Although the goal of backyard beekeeping may be harvesting the tasty honey, there's another benefit to gardeners. The honeybees that populate the hives are important pollinators for flower and vegetable gardens. "Busy as a bee" literally describes their tireless work as they move from flower to flower. By building a suitable beehive, you can create a hospitable environment for them to live, breed and turn the nectar from flowers into honey for your table.
Hive bodies are stackable boxes that resemble storied high-rise condos, which house bee colonies. The lowest story is called the brood chamber; this is where the queen lays eggs in comb frames, and the house bees raise the young larvae. The upper stories that hold more comb frames are called supers; this is where the worker bees deposit pollen and convert nectar into honey. You can build a hive that has 10 hive bodies of varying depths, or you can keep it more modest.
Frames and Foundations
For a basic beehive, assemble two brood chambers that are 9 and 5/8 inches deep and two supers that are 6 and 5/8 inches deep. Make these boxes four-sided with no bottoms or tops.
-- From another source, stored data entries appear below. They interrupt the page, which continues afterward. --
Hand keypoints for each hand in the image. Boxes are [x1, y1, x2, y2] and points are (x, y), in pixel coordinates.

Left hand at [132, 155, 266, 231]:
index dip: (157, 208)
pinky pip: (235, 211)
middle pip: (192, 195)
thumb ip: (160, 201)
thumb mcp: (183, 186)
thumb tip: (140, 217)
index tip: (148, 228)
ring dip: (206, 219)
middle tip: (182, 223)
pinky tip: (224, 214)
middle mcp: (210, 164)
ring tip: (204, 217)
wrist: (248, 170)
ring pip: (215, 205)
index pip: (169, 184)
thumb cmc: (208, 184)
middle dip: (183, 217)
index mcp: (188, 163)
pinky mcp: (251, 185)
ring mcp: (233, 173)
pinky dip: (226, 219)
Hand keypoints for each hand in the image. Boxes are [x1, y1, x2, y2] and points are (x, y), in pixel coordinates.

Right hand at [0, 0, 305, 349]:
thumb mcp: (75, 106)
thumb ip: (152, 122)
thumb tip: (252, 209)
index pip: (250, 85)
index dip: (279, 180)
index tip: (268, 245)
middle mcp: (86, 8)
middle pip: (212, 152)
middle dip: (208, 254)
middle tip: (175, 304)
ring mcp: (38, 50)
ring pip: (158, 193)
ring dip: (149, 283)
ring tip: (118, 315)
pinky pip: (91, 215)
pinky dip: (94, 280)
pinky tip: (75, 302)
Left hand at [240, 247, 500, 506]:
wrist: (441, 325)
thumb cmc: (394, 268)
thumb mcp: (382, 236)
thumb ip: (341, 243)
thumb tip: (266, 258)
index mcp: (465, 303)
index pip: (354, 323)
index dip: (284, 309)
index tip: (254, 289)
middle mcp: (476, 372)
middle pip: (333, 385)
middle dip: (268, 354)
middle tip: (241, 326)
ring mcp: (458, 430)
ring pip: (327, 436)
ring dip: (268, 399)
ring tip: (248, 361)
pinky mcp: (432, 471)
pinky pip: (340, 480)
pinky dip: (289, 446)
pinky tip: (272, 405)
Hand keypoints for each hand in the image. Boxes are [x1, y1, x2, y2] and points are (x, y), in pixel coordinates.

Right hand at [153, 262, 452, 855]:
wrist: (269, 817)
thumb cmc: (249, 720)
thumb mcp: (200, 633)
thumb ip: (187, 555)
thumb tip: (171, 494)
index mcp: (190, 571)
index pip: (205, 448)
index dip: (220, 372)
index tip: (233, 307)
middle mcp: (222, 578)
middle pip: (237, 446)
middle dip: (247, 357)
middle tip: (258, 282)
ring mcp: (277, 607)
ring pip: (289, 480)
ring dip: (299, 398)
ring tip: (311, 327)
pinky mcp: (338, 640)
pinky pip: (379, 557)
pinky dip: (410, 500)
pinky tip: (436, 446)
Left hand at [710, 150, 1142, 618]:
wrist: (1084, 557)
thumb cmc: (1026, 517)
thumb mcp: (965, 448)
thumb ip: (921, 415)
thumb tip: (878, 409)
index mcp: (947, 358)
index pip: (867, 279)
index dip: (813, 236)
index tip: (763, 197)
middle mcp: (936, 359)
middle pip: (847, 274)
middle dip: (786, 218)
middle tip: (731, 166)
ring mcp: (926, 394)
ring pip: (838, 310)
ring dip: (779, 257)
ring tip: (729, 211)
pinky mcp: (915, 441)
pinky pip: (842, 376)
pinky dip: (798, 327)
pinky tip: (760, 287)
Place a queen excluder between the upper brood chamber hive body and the lower super hive body. Purchased excluders are plastic or metal grids, which have precise openings that disallow the larger queen from moving from the brood chambers to the supers while allowing the smaller workers to pass through easily. Purchased wax comb foundations are frames that hang inside the supers and brood chambers. These frames are where the queens lay eggs and the worker bees store the honey and seal it up with more wax. Cut equally spaced grooves -- called frame rests -- on opposite sides at the top of each hive body to hold the frames. Hang 10 frames inside each brood chamber and nine frames inside each super. The grooves should be deep enough so that the frames hang flush with the top of the hive body.
Covers and Bottom Boards
Cover the topmost hive body. Hive covers typically have two parts: an outer, telescoping cover that extends over a flat, inner cover. Place a bottom board underneath the lowest hive body, which is a brood chamber, and also serves as the bee entrance. Attach wooden strips above the bottom board to create a 3/8-inch entrance access for the bees. It's not necessary to nail the bottom board to the hive body; you can simply place the hive body on top of the board.
Tools and Materials
Western pine is a durable wood for making the hive bodies, frames and covers. Cypress, cedar or redwood are materials for the bottom board because these woods are more water-resistant. Power-driven staples or seven-penny box nails are suitable for building the hive bodies, which you can reinforce by cross-nailing the corners. Waterproof wood glue, when used with staples or nail, further strengthen the hive structure. Paint the beehive, inside and out, with two to four coats of exterior latex paint. The traditional beehive color is white, but you can use any pastel color, which helps keep colonies cooler in the summer. If you have more than one hive, paint them different colors, which helps the bees in different colonies find their home hives more easily.
An apiary is the bee yard where you'll place your beehive, but you don't just plunk down the hive in any location. The apiary should be near pollen and nectar sources, such as flower and vegetable gardens, and there should be a clean water source no further than 1/4 mile away. You can fill a large, shallow pan with water and landing rocks for the bees to keep them close to home. Ideally, apiaries should face south or southeast near deciduous trees that shade the hives in the summer and allow sunlight to reach them in the winter. When you've set up the apiary, it's time to assemble your beehive. Simply stack each component in order: the bottom board, two brood chambers with 10 frames in each, the queen excluder, two supers with nine frames in each, the flat inner cover and, lastly, the telescoping outer cover.